PROMPT: Nothing but the lines from the start of the entries through the line holding "Rendered at 1241 by 1754 pixels." is to be repeated, exactly and with pictures excluded.

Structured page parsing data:
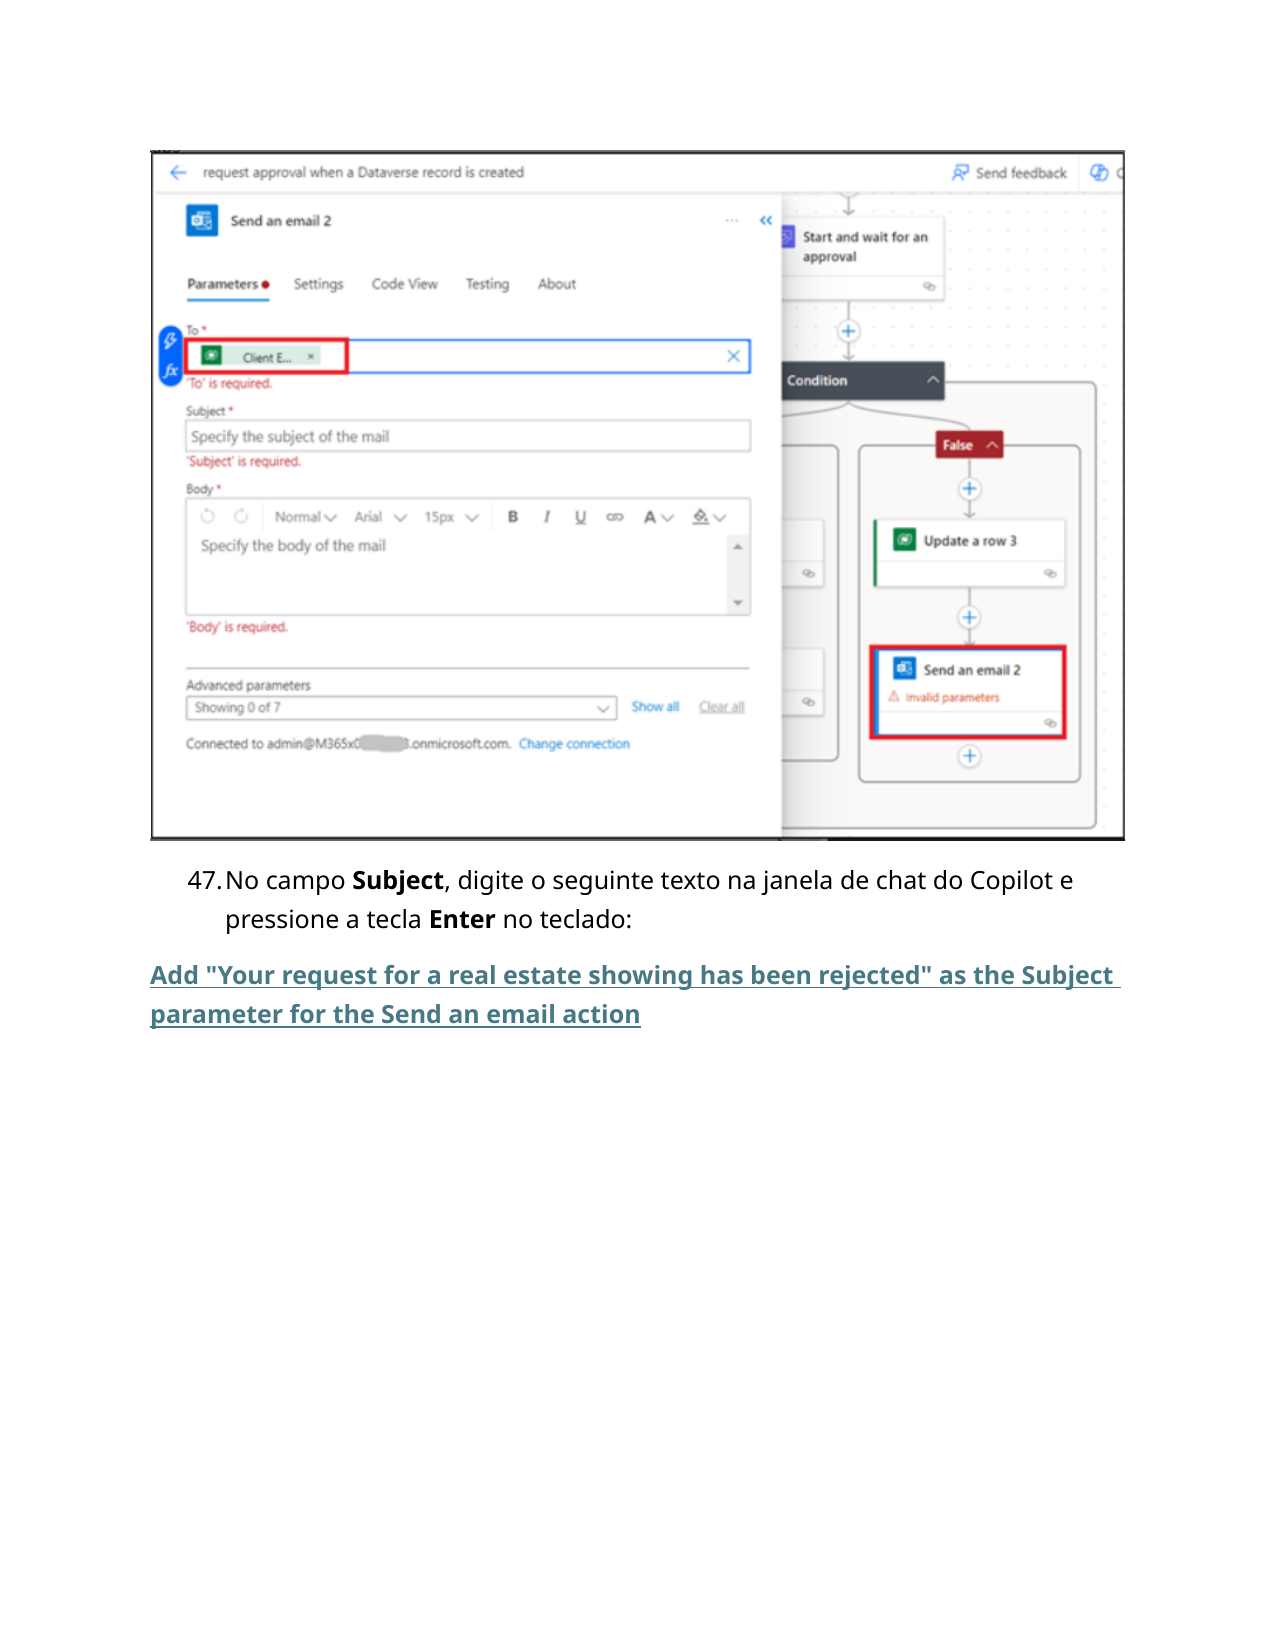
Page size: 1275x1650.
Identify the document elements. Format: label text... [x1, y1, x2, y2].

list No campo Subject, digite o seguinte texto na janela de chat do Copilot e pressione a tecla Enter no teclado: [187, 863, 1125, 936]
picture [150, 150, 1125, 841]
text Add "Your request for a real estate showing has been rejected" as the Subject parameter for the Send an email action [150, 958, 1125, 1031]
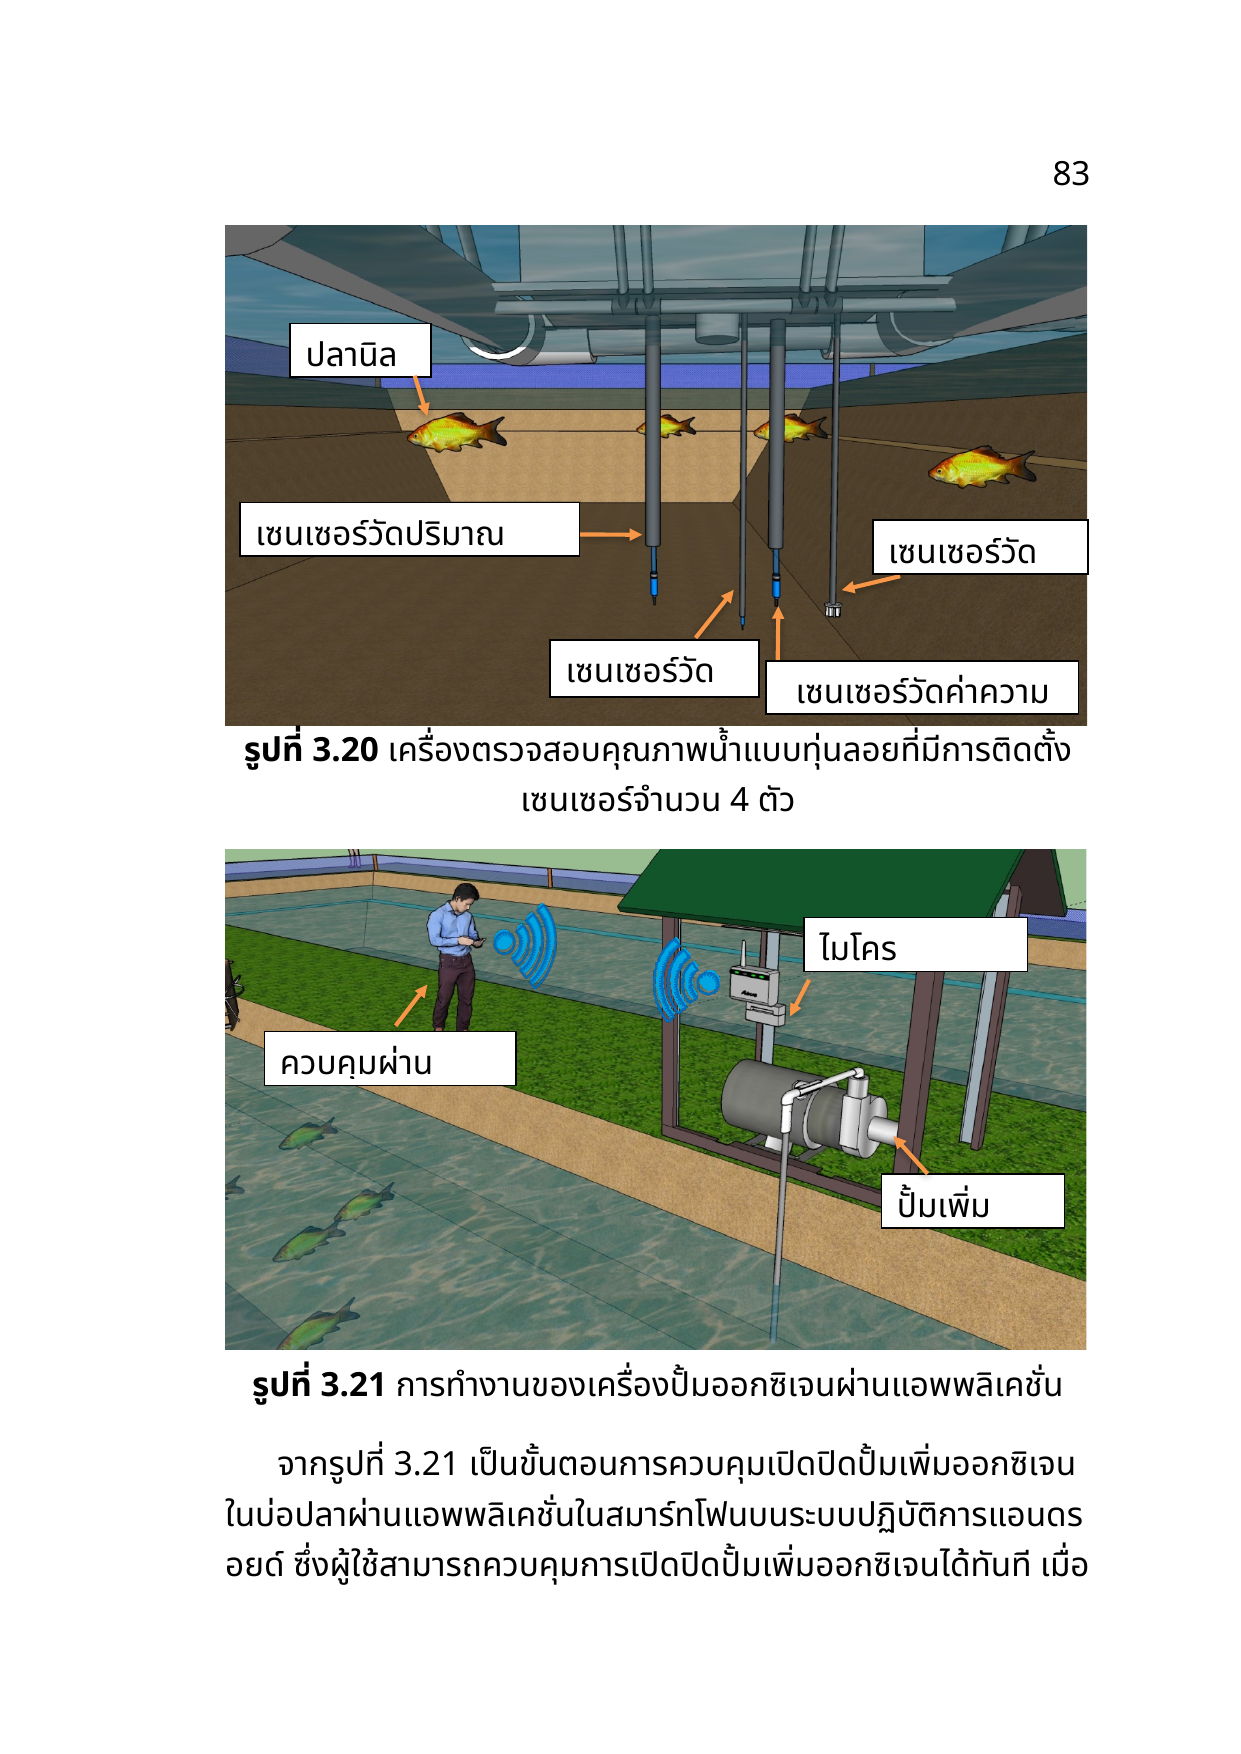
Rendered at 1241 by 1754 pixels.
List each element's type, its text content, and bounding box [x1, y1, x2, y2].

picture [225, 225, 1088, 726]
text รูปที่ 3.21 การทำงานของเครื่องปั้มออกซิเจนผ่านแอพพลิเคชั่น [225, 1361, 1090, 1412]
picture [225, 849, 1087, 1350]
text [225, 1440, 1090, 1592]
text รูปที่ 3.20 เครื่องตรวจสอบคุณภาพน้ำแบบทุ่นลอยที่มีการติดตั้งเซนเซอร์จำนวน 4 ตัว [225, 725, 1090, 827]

OUTPUT FOR THIS TASK:
Page size: 1275x1650.
Identify the document elements. Format: label text... [x1, y1, x2, y2].

list No campo Subject, digite o seguinte texto na janela de chat do Copilot e pressione a tecla Enter no teclado: [187, 863, 1125, 936]
picture [150, 150, 1125, 841]
text Add "Your request for a real estate showing has been rejected" as the Subject parameter for the Send an email action [150, 958, 1125, 1031]
Rendered at 1241 by 1754 pixels.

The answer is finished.